Enter a location and date range you want, and a map highlights the areas that are most popular. What makes an area “popular” I’m not sure, but you can see how this could be helpful (or not). The Hotel Finder also offers additional filters in the forms of sliders for price, time, and rating. Unfortunately the highlighted overlay doesn’t dynamically update yet.
But let’s go back to the meaning of popular. This is the most important bit. Are areas brighter where more people stay? Do they stay in these areas because they’re cheaper or because they’re nicer? Is it based on searches? Why are some areas with no hotels highlighted? So many questions, too few answers, and you could very well end up in some stink hole. You do get more details on a hotel when you click on one, but that defeats the purpose of the map view.
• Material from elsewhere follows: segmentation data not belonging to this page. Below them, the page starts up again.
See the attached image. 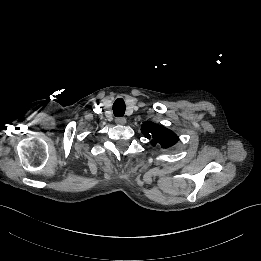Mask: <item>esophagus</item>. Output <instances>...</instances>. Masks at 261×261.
<instances>
[{
  "instance_id": "34e87169",
  "label": "esophagus",
  "mask_w": 261,
  "mask_h": 261,
  "mask_svg": "<svg viewBox=\"0 0 261 261\" xmlns=\"http://www.w3.org/2000/svg\"><path fill=\"white\" fill-rule=\"evenodd\" d=\"M115 123L118 125H124L126 124V119L124 117H118L115 119Z\"/></svg>"
}]
</instances>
based on that map of dc (as i live here), the highlighted areas look like they are the most heavily trafficked touristy areas
Poking around the map of my home base (Denver, CO) it looks like maybe “popular” has nothing to do with hotels, since many white hot spots have no hotels whatsoever. I’m guessing they are deriving the heat map from keyword searches on activities? In the case of empty spots in Denver it looks like hiking, scenic overlooks, small town dining, etc.
Yeah, I’m quite curious to learn what Google is using to define a “popular area”. If anyone knows, please let me reply to this thread with the answer. Thanks!
Nice tool that has potential but I am not sure how it is an experiment. I would have overlaid filters for restaurant ratings. I wouldn’t be surprised if we see similar tools pop on Kayak and other discount travel sites. As for the popular areas, it looks like they may have correlated the amount of picture tags in maps to being “popular”.